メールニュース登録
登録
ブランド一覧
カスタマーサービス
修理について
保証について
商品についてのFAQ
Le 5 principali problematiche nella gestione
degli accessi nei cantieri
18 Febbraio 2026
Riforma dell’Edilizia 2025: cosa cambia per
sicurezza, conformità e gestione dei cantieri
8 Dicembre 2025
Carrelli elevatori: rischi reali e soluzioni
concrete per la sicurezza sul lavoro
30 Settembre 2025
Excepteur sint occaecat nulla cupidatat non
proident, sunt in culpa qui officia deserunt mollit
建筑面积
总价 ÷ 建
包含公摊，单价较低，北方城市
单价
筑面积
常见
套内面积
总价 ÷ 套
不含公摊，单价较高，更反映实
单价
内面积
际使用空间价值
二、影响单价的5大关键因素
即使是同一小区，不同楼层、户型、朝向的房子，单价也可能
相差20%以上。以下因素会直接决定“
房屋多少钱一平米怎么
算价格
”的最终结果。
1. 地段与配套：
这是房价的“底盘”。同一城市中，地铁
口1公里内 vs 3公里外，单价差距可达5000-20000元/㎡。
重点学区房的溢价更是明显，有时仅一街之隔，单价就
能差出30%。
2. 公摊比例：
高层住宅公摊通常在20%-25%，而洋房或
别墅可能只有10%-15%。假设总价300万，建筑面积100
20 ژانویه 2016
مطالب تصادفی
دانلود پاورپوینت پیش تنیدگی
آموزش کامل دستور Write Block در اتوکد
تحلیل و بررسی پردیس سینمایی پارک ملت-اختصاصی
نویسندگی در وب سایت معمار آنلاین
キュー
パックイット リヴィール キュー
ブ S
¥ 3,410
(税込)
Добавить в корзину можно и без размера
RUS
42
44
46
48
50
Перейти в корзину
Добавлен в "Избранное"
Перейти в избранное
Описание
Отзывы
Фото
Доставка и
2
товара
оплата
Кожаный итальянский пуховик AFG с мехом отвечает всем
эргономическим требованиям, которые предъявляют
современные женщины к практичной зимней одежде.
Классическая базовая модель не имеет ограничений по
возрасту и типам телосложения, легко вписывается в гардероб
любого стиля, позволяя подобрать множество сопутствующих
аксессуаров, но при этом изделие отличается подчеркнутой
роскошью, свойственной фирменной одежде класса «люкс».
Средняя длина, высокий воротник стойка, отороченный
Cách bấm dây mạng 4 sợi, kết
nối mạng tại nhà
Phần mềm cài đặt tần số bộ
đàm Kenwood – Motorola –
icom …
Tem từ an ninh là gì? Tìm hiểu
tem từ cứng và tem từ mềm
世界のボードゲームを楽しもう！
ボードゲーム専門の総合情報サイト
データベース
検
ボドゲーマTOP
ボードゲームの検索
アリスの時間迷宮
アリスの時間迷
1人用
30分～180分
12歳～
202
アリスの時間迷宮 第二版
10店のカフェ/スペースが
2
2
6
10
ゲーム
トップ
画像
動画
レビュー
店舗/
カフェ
* * *
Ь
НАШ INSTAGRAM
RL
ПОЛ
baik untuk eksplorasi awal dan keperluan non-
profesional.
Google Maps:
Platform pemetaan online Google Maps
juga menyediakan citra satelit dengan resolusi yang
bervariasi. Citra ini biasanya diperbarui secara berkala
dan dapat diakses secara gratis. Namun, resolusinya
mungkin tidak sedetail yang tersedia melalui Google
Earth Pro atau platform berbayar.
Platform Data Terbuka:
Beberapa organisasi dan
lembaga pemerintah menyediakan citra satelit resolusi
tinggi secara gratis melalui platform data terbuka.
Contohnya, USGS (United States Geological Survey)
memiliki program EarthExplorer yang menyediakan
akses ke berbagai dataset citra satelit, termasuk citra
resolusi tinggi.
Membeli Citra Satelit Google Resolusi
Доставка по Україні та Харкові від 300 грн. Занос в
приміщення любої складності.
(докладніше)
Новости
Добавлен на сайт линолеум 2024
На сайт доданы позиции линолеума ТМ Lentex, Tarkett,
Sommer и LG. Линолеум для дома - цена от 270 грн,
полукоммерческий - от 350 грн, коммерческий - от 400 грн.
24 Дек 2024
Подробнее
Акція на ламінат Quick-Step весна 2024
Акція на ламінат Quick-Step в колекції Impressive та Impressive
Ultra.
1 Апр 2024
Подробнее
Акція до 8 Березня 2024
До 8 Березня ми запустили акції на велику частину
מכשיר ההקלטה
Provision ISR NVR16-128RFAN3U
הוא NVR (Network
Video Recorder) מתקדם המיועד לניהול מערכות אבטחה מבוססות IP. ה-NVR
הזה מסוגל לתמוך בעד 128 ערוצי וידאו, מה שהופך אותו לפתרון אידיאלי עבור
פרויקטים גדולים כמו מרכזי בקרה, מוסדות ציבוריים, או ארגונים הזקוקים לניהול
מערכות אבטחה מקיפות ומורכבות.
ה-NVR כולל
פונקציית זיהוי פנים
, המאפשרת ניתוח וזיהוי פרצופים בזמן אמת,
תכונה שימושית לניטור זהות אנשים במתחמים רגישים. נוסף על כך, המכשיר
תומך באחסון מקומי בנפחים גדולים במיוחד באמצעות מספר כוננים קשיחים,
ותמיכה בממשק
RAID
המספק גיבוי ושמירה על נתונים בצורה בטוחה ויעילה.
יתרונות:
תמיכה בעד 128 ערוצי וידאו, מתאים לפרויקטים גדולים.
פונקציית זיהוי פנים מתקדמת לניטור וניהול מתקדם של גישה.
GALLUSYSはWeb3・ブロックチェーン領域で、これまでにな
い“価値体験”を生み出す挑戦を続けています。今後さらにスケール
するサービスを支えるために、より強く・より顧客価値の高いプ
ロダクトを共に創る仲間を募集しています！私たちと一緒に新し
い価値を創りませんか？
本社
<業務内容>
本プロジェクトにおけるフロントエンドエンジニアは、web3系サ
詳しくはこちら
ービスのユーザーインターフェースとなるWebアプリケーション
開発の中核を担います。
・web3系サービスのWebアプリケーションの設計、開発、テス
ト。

**Prompt:** Which rows contain the string "сайт"? Pick out each one and copy the whole row, matching case exactly.

**Answer section:**
Добавлен на сайт линолеум 2024
На сайт доданы позиции линолеума ТМ Lentex, Tarkett,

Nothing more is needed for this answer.